Task to carry out →
Scan the lines below for the word "cleaning". Copy each line you find it in.

━━━━━━━━━━━━━━━━━━━━

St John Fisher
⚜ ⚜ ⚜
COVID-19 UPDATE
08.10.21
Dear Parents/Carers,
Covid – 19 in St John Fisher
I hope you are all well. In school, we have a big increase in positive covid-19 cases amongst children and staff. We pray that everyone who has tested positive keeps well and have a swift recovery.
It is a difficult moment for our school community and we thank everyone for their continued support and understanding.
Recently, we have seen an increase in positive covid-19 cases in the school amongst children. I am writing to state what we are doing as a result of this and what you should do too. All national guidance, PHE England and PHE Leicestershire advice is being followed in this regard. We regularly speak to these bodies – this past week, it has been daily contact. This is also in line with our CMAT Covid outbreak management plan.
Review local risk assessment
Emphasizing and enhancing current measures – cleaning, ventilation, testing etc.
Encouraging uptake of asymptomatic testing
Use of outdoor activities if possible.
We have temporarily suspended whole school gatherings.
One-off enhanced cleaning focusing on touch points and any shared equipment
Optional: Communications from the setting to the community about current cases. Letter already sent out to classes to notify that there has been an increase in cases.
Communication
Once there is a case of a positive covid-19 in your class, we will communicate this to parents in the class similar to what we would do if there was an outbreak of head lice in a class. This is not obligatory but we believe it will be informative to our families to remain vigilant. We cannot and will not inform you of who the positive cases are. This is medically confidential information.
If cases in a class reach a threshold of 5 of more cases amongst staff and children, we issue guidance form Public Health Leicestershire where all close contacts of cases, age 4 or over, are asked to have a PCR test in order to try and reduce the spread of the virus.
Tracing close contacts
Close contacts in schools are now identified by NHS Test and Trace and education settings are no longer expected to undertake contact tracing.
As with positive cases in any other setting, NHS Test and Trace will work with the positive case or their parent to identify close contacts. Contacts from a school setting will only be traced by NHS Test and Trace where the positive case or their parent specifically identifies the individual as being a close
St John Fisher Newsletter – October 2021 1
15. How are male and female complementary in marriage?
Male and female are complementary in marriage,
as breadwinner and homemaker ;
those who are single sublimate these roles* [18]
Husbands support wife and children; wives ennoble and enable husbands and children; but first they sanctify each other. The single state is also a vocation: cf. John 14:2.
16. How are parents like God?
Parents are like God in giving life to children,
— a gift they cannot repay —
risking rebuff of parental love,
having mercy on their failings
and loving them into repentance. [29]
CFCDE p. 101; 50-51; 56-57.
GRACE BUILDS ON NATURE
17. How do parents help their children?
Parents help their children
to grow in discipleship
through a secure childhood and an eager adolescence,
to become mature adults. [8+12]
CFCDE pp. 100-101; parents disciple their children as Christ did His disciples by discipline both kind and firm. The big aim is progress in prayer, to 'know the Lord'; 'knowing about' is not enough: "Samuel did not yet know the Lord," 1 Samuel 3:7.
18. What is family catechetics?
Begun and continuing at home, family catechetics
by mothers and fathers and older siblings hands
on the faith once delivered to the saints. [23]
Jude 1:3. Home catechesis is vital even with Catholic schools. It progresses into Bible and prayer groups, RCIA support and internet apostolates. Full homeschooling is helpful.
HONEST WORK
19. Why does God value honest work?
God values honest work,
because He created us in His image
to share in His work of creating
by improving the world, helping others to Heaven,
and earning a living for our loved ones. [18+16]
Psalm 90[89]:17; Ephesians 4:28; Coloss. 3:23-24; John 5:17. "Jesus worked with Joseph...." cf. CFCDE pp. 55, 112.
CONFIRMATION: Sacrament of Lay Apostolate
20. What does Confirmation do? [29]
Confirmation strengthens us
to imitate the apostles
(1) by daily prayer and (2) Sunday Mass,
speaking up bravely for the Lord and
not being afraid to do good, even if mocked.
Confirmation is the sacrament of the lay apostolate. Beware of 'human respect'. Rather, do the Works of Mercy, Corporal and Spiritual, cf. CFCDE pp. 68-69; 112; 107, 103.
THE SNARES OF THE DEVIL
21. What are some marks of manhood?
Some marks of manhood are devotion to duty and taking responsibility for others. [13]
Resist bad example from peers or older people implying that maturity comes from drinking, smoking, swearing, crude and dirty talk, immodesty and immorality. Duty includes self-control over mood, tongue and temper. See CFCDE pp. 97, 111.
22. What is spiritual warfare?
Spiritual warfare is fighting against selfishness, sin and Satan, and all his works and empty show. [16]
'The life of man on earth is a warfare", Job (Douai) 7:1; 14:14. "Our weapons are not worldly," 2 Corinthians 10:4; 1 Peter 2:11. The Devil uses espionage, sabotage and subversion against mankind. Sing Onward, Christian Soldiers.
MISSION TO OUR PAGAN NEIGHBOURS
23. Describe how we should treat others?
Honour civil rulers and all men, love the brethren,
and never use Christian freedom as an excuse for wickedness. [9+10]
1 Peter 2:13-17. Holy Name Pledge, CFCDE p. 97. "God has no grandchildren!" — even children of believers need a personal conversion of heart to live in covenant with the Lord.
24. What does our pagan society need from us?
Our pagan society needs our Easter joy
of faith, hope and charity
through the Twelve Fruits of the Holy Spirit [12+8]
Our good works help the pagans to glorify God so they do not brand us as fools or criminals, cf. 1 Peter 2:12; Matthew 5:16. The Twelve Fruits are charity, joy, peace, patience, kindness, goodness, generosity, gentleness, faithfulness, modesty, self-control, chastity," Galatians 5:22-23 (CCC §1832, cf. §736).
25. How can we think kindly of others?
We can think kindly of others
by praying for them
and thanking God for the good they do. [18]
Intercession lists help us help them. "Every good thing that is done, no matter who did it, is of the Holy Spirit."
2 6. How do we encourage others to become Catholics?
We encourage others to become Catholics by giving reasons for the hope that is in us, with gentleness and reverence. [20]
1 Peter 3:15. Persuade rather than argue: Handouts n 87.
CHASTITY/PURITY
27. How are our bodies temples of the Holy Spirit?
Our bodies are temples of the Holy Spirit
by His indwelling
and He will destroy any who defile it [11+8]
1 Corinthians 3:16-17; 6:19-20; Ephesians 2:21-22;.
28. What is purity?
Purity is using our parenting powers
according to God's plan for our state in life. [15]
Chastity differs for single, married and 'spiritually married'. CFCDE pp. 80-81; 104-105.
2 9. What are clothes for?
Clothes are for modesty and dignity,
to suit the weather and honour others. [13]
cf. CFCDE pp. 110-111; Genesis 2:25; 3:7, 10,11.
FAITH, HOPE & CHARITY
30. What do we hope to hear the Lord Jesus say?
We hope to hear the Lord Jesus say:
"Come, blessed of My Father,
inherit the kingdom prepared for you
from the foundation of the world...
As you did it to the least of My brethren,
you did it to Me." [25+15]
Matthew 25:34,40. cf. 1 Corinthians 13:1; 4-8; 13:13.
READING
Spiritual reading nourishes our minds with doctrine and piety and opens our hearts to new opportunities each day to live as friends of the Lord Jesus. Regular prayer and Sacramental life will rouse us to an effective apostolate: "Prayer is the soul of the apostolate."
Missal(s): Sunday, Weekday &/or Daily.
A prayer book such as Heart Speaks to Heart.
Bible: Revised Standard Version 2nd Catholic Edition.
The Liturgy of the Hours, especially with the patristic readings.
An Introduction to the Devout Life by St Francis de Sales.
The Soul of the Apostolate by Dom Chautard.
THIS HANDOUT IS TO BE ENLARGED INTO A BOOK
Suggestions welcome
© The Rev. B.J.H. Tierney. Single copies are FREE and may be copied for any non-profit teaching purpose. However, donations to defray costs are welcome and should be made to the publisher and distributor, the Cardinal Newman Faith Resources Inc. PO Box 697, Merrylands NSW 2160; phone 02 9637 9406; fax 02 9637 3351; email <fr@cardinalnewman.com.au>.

━━━━━━━━━━━━━━━━━━━━

Result →
Emphasizing and enhancing current measures – cleaning, ventilation, testing etc.
One-off enhanced cleaning focusing on touch points and any shared equipment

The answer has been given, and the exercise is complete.